Estudo realizado pelo 2º promotor de Justiça de Piracicaba, Aluisio Antonio Maciel Neto, revela que o índice de inquéritos instaurados pela Polícia Civil é deficitário em relação ao número de ocorrências criminais registradas. Com exceção dos crimes de homicídio consumado e de porte de arma, os demais delitos informados apresentam deficit de conversão de ocorrências em inquéritos policiais. De acordo com o estudo, cerca de 80% dos fatos criminosos noticiados não se materializam em procedimentos de investigação.
O promotor explicou ao Jornal de Piracicaba o que o motivou a promover o estudo. “Foi realizado a partir de uma situação concreta em Piracicaba: um pedido de incineração de quantidade relevante de drogas sem que tenha sido instaurado inquérito policial para apuração da autoria do tráfico. A partir daí, passamos a requisitar os dados estatísticos do Estado de São Paulo e de Piracicaba”, explicou.
De acordo com o promotor, o estudo, feito com dados de 2014 a 2023, apontou a existência de três zonas de impunidade. “O que seria isso? A Justiça Penal se desenvolve em uma linha de atos, que começa na notícia do fato criminoso e termina com a sentença transitada em julgado. Entre a notícia do fato e a formalização da investigação, identificamos que cerca de 80% dos crimes não são formalmente investigados. Em alguns crimes, como roubo ou furto, esses dados atingem 90%. Em segundo momento, do total de ocorrências e investigações, uma porcentagem ainda menor se transforma em ação penal; algo em torno de 5% no geral. E, em terceiro momento, há ainda as absolvições por falta de provas”, explica.
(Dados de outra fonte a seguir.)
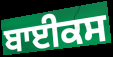
ਬਾਈਕਸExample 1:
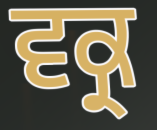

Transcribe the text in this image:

ਵਕ੍ਰ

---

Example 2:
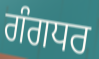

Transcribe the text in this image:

ਗੰਗਧਰ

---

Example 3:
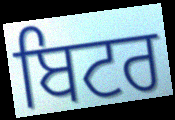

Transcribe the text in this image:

ਬਿਟਰ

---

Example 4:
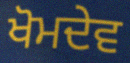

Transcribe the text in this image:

ਖੋਮਦੇਵ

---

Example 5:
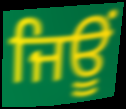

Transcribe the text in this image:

ਜਿਊਂ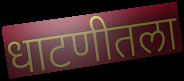
धाटणीतलाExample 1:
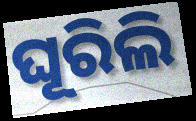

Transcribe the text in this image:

ଘୂରିଲି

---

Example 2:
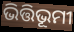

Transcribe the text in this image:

ଭିତ୍ତିଭୂମୀ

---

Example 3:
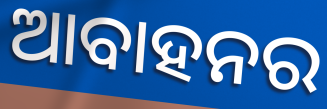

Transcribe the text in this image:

ଆବାହନର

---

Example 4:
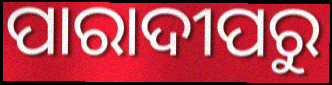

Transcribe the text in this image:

ପାରାଦୀପରୁ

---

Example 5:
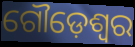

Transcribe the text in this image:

ଗୌଡ଼େଶ୍ୱର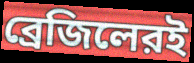
ব্রেজিলেরইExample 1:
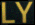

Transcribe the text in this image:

LY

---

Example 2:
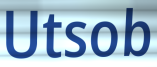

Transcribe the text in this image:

Utsob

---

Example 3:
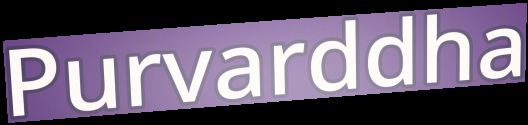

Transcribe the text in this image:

Purvarddha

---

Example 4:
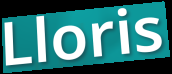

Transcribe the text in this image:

Lloris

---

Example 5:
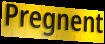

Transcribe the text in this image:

PregnentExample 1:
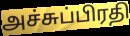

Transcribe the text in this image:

அச்சுப்பிரதி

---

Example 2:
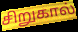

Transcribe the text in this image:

சிறுகால்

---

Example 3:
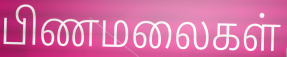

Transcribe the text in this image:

பிணமலைகள்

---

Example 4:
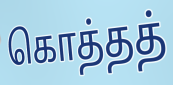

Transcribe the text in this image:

கொத்தத்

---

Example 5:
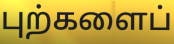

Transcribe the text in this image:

Em Piracicaba, o levantamento mostrou que os casos de furto são menos investigados: 93,6% dos casos não se materializam em inquéritos. “Em outras palavras, cada furto cometido tem aproximadamente 92% de chance de não ser investigado”, diz o estudo. Já nos casos de roubos, a taxa de não conversão da notícia do crime em investigação é de 87,7%.
O baixo índice de procedimentos de investigação em relação ao número de ocorrências criminais está diretamente ligado ao efetivo da Polícia Civil. No Estado de São Paulo, a corporação tem 41.912 cargos, mas pouco mais da metade, 24.781 efetivamente ocupados. “Essa defasagem, ao longo dos anos, acarreta uma absorção linear e pequena do universo de ocorrências criminais existentes. De outro lado, ainda constatamos que as prisões em flagrante refletem percentual baixo dentro do total de crimes”, disse o promotor.
Questionada, a SSP (Secretaria Estadual de Segurança Pública) informou que tem feito contratações para reduzir o deficit na Polícia Civil. “Há 3,3 mil policiais civis com formação prevista para setembro deste ano, além de outros três concursos para o preenchimento de 3.135 vagas para delegados, escrivães e investigadores. Em maio houve a maior nomeação da história da Polícia Civil, com a convocação de mais de 4 mil candidatos”, informou.
Para o promotor, o estudo mostra que há um ‘grande problema de segurança pública’. “O pouco universo de crimes apurados e punidos causa um ciclo de impunidade que se auto alimenta com o cometimento de mais crimes, pois a chance do criminoso não ser punido é maior do que ser. De outro lado, o estudo afasta certos mitos que criamos de que “encarceramos em massa”. Isso é uma falácia. Na verdade, punimos de menos. É preciso mudarmos os nossos paradigmas, levar a segurança pública a sério e observar a necessidade de dar uma resposta efetiva à criminalidade”, afirmou.